Herzogtum Lauenburg lockt Unternehmen offensiv mit niedrigen Gewerbesteuern und günstigen Grundstückspreisen - zum Unmut der Hamburger.

Hamburg. Der Kampf zwischen Schleswig-Holstein und Hamburg um die Ansiedlung von Unternehmen wird immer heftiger. Nachdem erst kürzlich die Norderstedter den Klebstoffspezialisten Tesa von Eimsbüttel in ihre Stadt lockten, wirbt nun auch der Kreis Herzogtum Lauenburg ganz offen um Firmen aus der Hansestadt.

"Hier wird der Fiskus zum Fisküsschen", heißt es in einer Anzeige, die die Wirtschaftsförderungsgesellschaft des Kreises in großen Hamburger und überregionalen Tageszeitungen schaltet. Eine Anspielung auf die deutlich niedrigeren Gewerbesteuerhebesätze in der Region östlich von Hamburg, die nach Angaben der Schleswig-Holsteiner rund 30 Prozent unter denen in Hamburg liegen.

Rund 700.000 Euro steckt der Kreis in diesem Jahr in seine Werbekampagne. "Als ehemaliges Zonenrandgebiet haben wir noch immer einen deutlichen Nachholbedarf", sagt der Geschäftsführer der Wirtschaftsförderungsgesellschaft, Werner Hesse, dem Abendblatt. "Da muss es gestattet sein, auch auf die Standortvorteile in unserer Region hinzuweisen."

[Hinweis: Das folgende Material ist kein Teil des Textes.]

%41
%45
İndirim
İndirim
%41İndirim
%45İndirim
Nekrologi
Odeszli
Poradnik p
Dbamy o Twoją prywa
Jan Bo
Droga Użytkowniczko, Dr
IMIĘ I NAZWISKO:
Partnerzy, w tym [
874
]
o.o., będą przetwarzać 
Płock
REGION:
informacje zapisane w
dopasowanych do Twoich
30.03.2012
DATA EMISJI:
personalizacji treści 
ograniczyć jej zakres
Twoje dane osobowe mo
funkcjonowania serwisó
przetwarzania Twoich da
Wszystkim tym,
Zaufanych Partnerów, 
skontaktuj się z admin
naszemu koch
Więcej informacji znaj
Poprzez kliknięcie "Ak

Im Vergleich zu Hamburg seien nicht nur die Gewerbesteuern niedriger, sondern auch die Grundstückspreise, die mit maximal 53 Euro pro Quadratmeter lediglich bei der Hälfte der durchschnittlichen Preise in der Hansestadt lägen. "Außerdem können Investoren bei uns mit einer schnellen, unbürokratischen Baugenehmigung rechnen, während sie in Hamburg oftmals viele behördliche Hürden zu überwinden haben."

Solche Aussagen kommen in der Wirtschaftsbehörde der Hansestadt nicht so gut an. "Die aktuelle Werbekampagne aus dem Kreis Herzogtum Lauenburg ist nicht gerade nett", sagt Staatsrat Andreas Rieckhof, der in der Behörde für die Zusammenarbeit unter den norddeutschen Bundesländern zuständig ist. Sie sei auch nicht unbedingt im Sinne der Metropolregion Hamburg, in der sich die Länder eigentlich gemeinsam um die Ansiedlung von Firmen bemühen sollten. Allerdings gehe er nicht davon aus, dass aufgrund der Aktion nun "massenhaft" Firmen aus der Hansestadt abwandern würden.

Laut Hesse haben sich seit der Wiedervereinigung rund 700 neue Firmen mit 10 000 Arbeitsplätzen im Kreis Herzogtum Lauenburg angesiedelt, wobei etwa die Hälfte davon aus Hamburg stammten. 2011 kamen 46 Unternehmen zusätzlich nach Ratzeburg, Mölln oder Schwarzenbek. Zu den Firmen, die in den vergangenen Jahren den Sprung heraus aus Hamburg wagten, zählt der Autoteile-Händler BBR Automotive, der vor zwei Jahren nach Geesthacht wechselte.

"Wir haben in Hamburg rund zwei Jahre nach einem neuen Standort gesucht, weil wir uns vergrößern wollten", sagt der Geschäftsführer des Unternehmens, Zoran Bojovic. Von Seiten der Behörden habe er aber keine große Unterstützung erhalten. "Ein Mittelständler mit einem Jahresumsatz von 20 Millionen Euro scheint für Hamburg nicht wirklich wichtig zu sein", so Bojovic. Den Ausschlag gaben schließlich die niedrigen Grundstückspreise. "Statt 130 Euro pro Quadratmeter in Moorfleet haben wir in Geesthacht nur 50 Euro pro Quadratmeter gezahlt."

Wesentlich schmerzhafter als die Abwanderung einzelner Mittelständler gen Osten ist allerdings der Coup, der Norderstedt Anfang Februar gelang. Bis 2015 will die Beiersdorf-Tochter Tesa ihre Zentrale in ein Gewerbegebiet in der Nachbarstadt verlegen. 800 Mitarbeiter sollen dorthin umziehen. Auch den Klebstoffspezialisten fehlten in Hamburg die nötigen Erweiterungsflächen. Norderstedt hatte zudem mit wenig Bürokratie, einem schnellen Datennetz, der Nähe zum Hamburger Flughafen und dem geplanten Bau einer Kindertagesstätte im Gewerbegebiet für sich geworben.